Courtesy of Traveling Vineyard
What you'll sell: Wine
How you'll sell: Conduct in-home wine-tasting events with hosts and guests, and sell products online.
Start-up cost: $179, plus an optional $15.95 per month for a personal Traveling Vineyard Web site for online sales
Commissions: 15% to 35% on personal sales; and a minimum of 5% on recruits’ sales
Due to state regulations that ban or limit the direct shipment of wine to consumers, Traveling Vineyard can't sell in 10 states (see the Wine Institute’s interactive map on wine-shipping laws across the country). And with only 1,000 consultants in 28 states across the U.S., Traveling Vineyard, which was founded in 2001, is one of the smaller direct-sales companies. The limited competition from other sales consultants is just one advantage to going with a lesser-known company. “With younger, more entrepreneurial-minded companies, there’s a sense that you can help build something new from the ground up and find success sooner,” Luce says. “Also, growth opportunities [within the company] are more readily available.”
Rhonda Long, 43, of Alexandria, Va., has been marketing Traveling Vineyard products for seven years. She works full-time for a large defense contractor in a male-dominated industry. Long says she chose Traveling Vineyard because she wanted to interact more with women, but didn’t want to sell makeup or cookware. She invests 10 to 20 hours per month and makes $200 to $500, depending on the number of wine-tasting events she books.
She reminds newcomers that if you’re looking to make a substantial amount of income with a direct-sales business, it doesn’t happen overnight. "You can’t come into any of these types of businesses thinking it’s a get-rich-quick type of thing," Long adds. "When you see people that make it look easy, have built big teams and are making very good money, it didn’t magically happen. You have to be committed and work on your business every day."

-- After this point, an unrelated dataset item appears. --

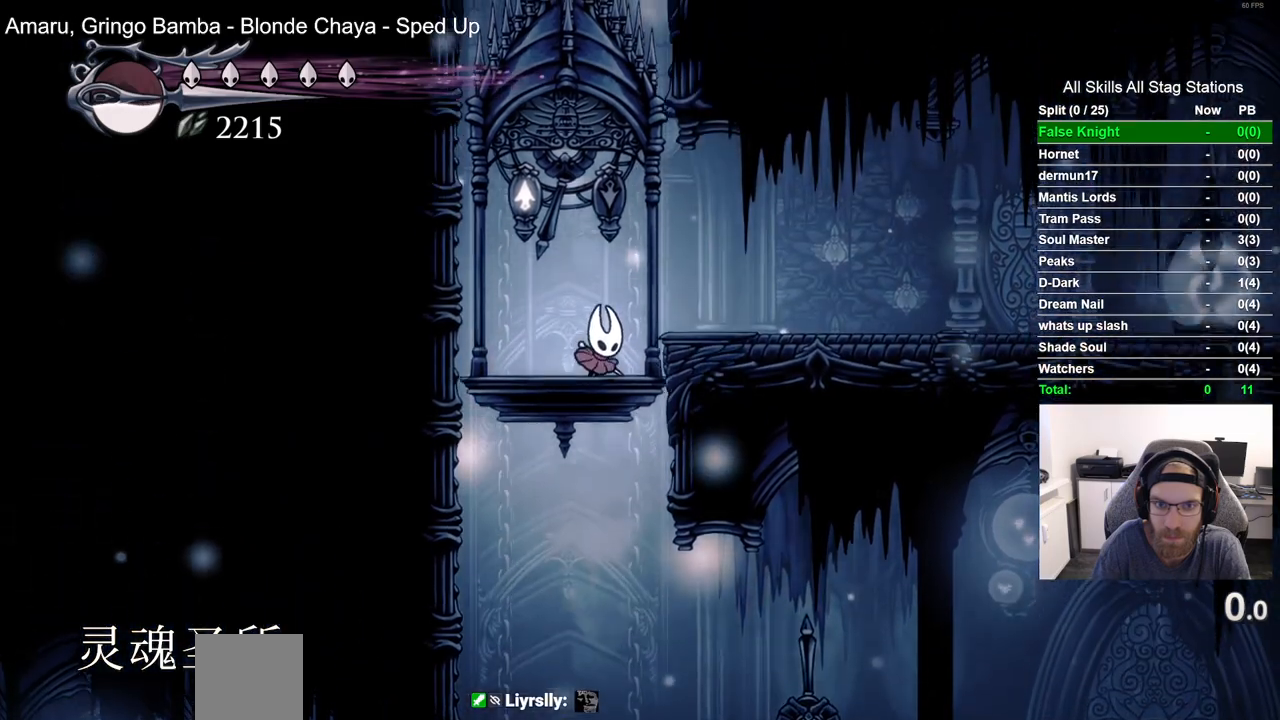
{"buttons": ["R2", "DPAD_UP", "DPAD_RIGHT"], "left_stick": "center", "right_stick": "center", "events": [[50, "DPAD_UP", "down"], [150, "SQUARE", "down"], [300, "SQUARE", "up"], [317, "DPAD_RIGHT", "down"], [450, "R2", "down"]]}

There are no inventory requirements with Traveling Vineyard. On average, a typical sales consultant earns between $80 and $100 per wine-tasting event, according to the company's Web site. Their highest-paid wine guide took in $59,664 last year. Rick Libby, Traveling Vineyard’s CEO, notes “the majority of [active] wine guides make $1,200 to $6,000 annually.”
Courtesy of Pampered Chef
What you'll sell: Kitchen utensils and cooking supplies
How you'll sell: Conduct in-home cooking demonstrations with hosts and their guests, and sell products online.

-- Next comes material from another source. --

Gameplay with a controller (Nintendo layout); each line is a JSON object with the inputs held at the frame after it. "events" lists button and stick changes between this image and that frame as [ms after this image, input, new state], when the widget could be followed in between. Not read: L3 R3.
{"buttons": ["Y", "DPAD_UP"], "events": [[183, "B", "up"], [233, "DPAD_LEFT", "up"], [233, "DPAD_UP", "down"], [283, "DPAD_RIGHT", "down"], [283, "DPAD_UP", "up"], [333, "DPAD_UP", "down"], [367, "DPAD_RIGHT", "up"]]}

Start-up cost: $99, plus an optional $10 per month for a personal Pampered Chef Web site for online sales
Commissions: 20% on personal sales; as much as 31% on recruits’ sales
Acquired by Warren Buffett’s Berkshire Hathaway in 2002, Pampered Chef and its 60,000 sales consultants are capitalizing on the trend toward more home-cooked meals. The average number of meals consumed in restaurants has declined from 215 in 2000 to 193 in 2013, according to market-research firm NPD. “They offer products that help speed up . . . the process of cooking and creating family meals,” Luce says.
David Meenan is the rare direct-sales consultant who has managed to turn his side hustle into a full-time job. The 52-year-old, who lives in Red Bank, N.J., didn’t set out to become a direct seller. He’d never heard of Pampered Chef before a friend introduced him to the brand in 2000. It took three months before he finally decided to join. Leery of investing too much money at the outset, Meenan says that when he recouped his start-up cost (and then some) during his first demonstration, he knew he’d made the right decision. He gave up a career in marketing and public relations to sell Pampered Chef full-time just nine months after becoming a consultant.
Thirteen years later, he’s worked his way up the ranks and is now an independent director with a team of recruits. Meenan works 25 to 30 hours per week and makes $90,000 to $125,000 per year. When it comes to achieving -- and maintaining -- a high level of success with a direct-sales business, Meenan says consistency is key. From the start, "treat it like it’s a business," he advises, "and always show up." When working from home, there can be lots of distractions. "Set definite office hours during which you are focused on working."